Sans enlever son duffel-coat, il se tira une bière d’un tonnelet calé entre deux cendriers et posé à même la table. Sa première bière était sacrée. Elle avait la vertu d’apaiser sa soif en libérant une mousse charnue car trop longtemps contenue, elle avait aussi une fonction particulière qui lui était impartie, celle d’ouvrir la voie à toutes celles qui suivraient. Il se tira une nouvelle bière qu’il dégusta fenêtre ouverte. Un tramway freinait, des voitures préssées se klaxonnaient, des voix en mêlée s’interpellaient sous la bruine qui recouvrait la ville. C’était l’instant magique où rien ne pouvait plus l’atteindre.
Ses pas le dirigèrent vers la rue des Bouchers où il se rendait parfois pour déguster des calices de bière trappiste inconnue du commun des sobres comme des amateurs de pisse d’âne industrielle.
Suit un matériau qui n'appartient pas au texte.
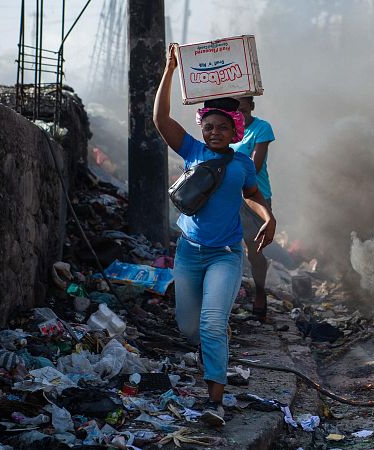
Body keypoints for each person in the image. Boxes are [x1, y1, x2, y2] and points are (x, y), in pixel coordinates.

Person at [153, 43, 276, 426]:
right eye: (209, 127)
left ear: (234, 130)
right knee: (189, 327)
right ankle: (216, 334)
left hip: (225, 255)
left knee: (209, 324)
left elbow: (252, 195)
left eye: (223, 127)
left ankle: (215, 402)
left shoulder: (241, 163)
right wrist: (170, 69)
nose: (216, 132)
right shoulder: (191, 151)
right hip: (189, 253)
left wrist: (268, 217)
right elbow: (160, 118)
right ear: (202, 129)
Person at [231, 96, 276, 321]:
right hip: (227, 195)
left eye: (244, 111)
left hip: (255, 197)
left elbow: (254, 166)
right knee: (224, 248)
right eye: (235, 111)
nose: (240, 116)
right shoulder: (224, 126)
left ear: (252, 108)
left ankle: (259, 291)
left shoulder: (261, 128)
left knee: (254, 250)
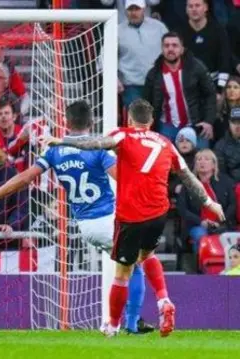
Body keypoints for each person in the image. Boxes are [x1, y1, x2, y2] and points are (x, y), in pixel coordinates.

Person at [39, 99, 225, 337]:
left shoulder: (123, 135)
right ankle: (163, 300)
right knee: (147, 255)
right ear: (150, 121)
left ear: (129, 119)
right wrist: (210, 203)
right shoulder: (165, 142)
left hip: (130, 215)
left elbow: (97, 143)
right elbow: (188, 177)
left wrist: (62, 140)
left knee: (123, 271)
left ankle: (113, 326)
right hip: (159, 213)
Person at [0, 100, 152, 334]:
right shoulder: (98, 150)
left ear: (65, 122)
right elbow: (124, 181)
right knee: (137, 265)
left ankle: (126, 321)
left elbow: (24, 178)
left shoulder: (54, 151)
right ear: (91, 122)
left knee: (129, 266)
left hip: (84, 224)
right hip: (106, 218)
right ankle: (130, 323)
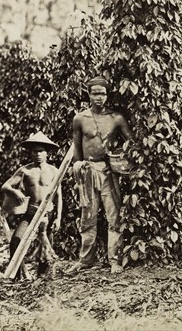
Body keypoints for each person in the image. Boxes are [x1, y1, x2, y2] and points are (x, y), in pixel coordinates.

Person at [70, 76, 133, 274]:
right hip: (88, 173)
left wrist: (120, 157)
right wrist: (78, 170)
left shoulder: (116, 118)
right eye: (95, 93)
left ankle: (115, 260)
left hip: (108, 173)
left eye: (103, 93)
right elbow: (77, 148)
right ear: (89, 95)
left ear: (107, 95)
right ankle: (85, 259)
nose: (99, 97)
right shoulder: (80, 119)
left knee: (113, 217)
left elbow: (131, 143)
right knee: (87, 218)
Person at [1, 131, 62, 280]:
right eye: (35, 151)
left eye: (41, 151)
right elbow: (5, 186)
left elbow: (59, 196)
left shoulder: (54, 171)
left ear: (47, 153)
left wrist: (59, 218)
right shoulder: (25, 170)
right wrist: (16, 193)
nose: (38, 154)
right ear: (31, 153)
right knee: (16, 240)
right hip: (30, 213)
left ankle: (42, 278)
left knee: (46, 248)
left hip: (47, 215)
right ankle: (16, 276)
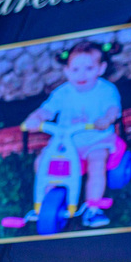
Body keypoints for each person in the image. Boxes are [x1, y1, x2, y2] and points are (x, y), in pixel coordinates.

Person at [21, 40, 122, 228]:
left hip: (96, 139)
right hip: (66, 142)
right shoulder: (63, 92)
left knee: (97, 162)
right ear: (66, 71)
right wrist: (35, 118)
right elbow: (47, 110)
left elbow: (112, 109)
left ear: (101, 68)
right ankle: (44, 204)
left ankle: (93, 207)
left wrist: (107, 120)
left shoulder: (106, 90)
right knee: (43, 162)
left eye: (89, 68)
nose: (81, 75)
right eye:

A l’ouverture de la porte il reçut la fumée et le brouhaha de la salle comme le signal de son appartenance au monde des vivants. Il entama une procession de bières avec le plaisir d’une vie retrouvée. A chaque verre, il prenait le temps d’observer sa mousse, qui accrochée par de petites bulles à son verre humide, dessinait des crêtes de houle immobile. Ses yeux naviguaient, sa tête dodelinait au grè des vagues et pour se tenir droit, ses mains enserraient très fort l’anse du bock. Au bout de quelques dives mousses le vent commença à lui chauffer le front et le visage qu’il avait, malgrè ses vingt sept ans, presque imberbe. Il attrapa le bout de bois qui traînait sur le comptoir, dérisoire mât de misaine, sur lequel étaient hissés « Le Soir » et « La Libre Belgique ».
Leurs caractères d'imprimerie sautillaient sur place comme des Gilles de Binche un dimanche sous la pluie à Courtrai. Il les reposa immédiatement avec une moue boudeuse. De toutes les façons la presse n’écrivait rien. Au plus était elle bonne à se répéter. Je dois avoir quand même un coup dans les carreaux se dit Renaud en essayant de se souvenir, en vain, l’objet du début de son propos. J’espère que personne dans cette salle ne me connaît. Afin de s’en assurer, il se retourna avec la lenteur d’un géant des Flandres pour scruter sa droite puis sa gauche. Son tour d’horizon l’amena à conclure qu’il était ici, comme ailleurs, un inconnu, et que, par conséquent, son voyage pouvait continuer.